Bexis is pretty pleased this morning. Almost eighteen years ago, to the day, he filed his first brief with the Pennsylvania Supreme Court challenging the negligence/strict liability dichotomy adopted in Azzarello v. Black Brothers Co., 391 A.2d 1020 (Pa. 1978) (in a case called Spino). Over twelve years ago, he filed his first outright “overrule Azzarello” brief (in a case called Phillips). Well, yesterday the Pennsylvania Supreme Court did precisely that – it overruled Azzarello – unanimously in an opinion written by Chief Justice Castille. In the end, even the most pro-plaintiff members of the Court (those remaining, anyway) could not stomach the travesty that Azzarello had become. End of self-congratulatory gloat.

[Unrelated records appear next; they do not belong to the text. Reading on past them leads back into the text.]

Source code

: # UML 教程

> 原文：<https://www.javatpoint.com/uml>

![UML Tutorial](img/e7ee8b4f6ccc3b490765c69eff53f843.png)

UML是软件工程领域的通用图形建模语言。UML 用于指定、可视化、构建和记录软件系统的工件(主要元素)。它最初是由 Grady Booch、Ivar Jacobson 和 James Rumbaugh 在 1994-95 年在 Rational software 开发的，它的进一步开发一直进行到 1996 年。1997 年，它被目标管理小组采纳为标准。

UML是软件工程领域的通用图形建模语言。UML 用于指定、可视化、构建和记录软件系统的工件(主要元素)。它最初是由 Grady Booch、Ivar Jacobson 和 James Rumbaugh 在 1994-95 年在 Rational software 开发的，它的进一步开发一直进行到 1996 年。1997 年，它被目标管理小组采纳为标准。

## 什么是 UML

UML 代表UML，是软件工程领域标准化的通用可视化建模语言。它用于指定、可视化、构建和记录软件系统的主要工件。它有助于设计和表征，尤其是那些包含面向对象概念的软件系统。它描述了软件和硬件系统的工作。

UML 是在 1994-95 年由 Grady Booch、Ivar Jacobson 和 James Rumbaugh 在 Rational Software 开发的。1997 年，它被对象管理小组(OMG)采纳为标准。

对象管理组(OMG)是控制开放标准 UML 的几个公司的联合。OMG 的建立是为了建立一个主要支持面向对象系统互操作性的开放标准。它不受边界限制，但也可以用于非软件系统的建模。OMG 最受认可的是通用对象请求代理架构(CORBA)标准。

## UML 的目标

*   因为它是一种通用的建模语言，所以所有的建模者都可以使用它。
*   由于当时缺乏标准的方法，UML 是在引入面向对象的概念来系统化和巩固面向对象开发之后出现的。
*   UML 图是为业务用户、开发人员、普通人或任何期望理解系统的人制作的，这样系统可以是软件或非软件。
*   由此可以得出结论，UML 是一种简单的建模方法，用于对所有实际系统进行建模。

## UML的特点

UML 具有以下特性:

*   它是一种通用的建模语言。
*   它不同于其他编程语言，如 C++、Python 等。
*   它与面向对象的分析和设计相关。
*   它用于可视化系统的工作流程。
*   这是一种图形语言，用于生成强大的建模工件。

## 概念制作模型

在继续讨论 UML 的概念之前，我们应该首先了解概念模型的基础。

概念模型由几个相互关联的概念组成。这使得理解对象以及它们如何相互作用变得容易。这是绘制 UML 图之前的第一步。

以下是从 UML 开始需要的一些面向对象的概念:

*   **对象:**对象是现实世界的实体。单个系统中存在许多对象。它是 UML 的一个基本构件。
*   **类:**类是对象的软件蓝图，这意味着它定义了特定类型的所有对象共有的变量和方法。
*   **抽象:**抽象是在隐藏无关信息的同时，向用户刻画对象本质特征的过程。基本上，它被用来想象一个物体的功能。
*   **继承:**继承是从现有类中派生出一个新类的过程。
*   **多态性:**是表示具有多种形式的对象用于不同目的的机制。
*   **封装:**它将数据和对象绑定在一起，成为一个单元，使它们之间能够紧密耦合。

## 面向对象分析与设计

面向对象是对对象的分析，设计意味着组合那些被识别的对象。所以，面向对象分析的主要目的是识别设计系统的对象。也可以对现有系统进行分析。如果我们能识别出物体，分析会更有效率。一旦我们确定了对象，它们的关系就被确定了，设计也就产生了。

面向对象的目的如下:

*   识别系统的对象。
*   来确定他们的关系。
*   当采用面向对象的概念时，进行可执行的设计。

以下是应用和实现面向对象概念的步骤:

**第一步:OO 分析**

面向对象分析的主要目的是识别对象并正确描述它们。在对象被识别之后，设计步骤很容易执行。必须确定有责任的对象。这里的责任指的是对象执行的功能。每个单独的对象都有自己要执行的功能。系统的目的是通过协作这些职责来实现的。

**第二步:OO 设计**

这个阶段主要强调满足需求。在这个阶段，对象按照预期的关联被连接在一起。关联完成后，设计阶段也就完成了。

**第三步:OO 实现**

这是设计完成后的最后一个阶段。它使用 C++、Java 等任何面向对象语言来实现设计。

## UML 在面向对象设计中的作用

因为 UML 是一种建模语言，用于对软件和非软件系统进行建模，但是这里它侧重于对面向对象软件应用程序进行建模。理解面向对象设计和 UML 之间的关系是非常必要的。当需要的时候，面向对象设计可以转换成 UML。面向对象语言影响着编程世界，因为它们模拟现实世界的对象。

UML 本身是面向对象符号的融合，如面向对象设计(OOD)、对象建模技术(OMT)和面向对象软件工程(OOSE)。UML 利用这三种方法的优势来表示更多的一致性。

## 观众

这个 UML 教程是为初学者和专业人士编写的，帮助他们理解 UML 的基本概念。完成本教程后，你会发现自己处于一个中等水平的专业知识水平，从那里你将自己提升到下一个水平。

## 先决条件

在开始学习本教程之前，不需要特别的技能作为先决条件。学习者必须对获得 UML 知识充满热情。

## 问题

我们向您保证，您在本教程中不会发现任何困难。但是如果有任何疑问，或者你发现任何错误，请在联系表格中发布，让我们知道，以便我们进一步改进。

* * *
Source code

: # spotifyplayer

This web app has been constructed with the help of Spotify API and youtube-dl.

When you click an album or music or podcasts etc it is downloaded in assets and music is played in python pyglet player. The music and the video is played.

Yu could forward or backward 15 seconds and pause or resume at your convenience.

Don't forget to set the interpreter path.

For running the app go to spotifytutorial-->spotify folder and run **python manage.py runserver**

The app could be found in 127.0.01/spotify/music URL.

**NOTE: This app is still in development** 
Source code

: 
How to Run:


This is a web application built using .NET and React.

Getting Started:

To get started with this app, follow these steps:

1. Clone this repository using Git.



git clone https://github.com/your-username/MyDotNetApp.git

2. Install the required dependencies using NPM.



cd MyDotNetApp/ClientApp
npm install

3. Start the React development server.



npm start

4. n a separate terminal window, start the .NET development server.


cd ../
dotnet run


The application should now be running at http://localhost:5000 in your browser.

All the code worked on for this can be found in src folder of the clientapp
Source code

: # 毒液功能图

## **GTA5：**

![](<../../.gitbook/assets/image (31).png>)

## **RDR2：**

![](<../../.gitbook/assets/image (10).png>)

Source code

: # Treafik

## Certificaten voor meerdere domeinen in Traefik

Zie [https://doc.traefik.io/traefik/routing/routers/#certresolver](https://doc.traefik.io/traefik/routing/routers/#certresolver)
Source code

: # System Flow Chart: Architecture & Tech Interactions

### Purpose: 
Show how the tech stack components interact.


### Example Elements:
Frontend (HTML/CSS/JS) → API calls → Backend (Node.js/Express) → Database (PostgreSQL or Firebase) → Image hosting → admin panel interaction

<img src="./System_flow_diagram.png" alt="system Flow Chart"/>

We learned of this development late yesterday afternoon and published a very brief “breaking news” post alerting our readership. At that point we had not yet read the Court’s entire 137-page opinion, Tincher v. Omega Flex, Inc., No. 17 MAP, slip op. (Pa. Nov. 19, 2014). Now we have. While it’s clear that the most obnoxious aspects of the Azzarello regime − the bizarre pre-trial procedure for determining “unreasonably dangerous” as a matter of law, the absolutist negligence/strict liability dichotomy, and the “plaintiff wins” guarantor/any element jury instruction (for those of you not familiar with Pennsylvania law, this is what jurors are instructed: “The supplier of a product is the guarantor of its safety. The product must, therefore, be provided with every element necessary to make it safe for its intended use, and without any condition that makes it unsafe for its intended use,” Azzarello, 391 A.2d at 559 n.12) – have been disapproved, what’s taken their place is less clear.
On the theory that you can’t beat something with nothing, ever since Phillips Bexis had been advocating the Third Restatement of Torts as an alternative, even though there were significant aspects of the Third Restatement that could hardly be called defense friendly. Yes, Azzarello was that bad. The Court, however, did not adopt the Third Restatement in Tincher. Instead, it has adopted a more mainstream (compared to Azzarello) approach to Restatement Second §402A, that in places is also informed by Third Restatement principles. We’ll be discussing that in more detail.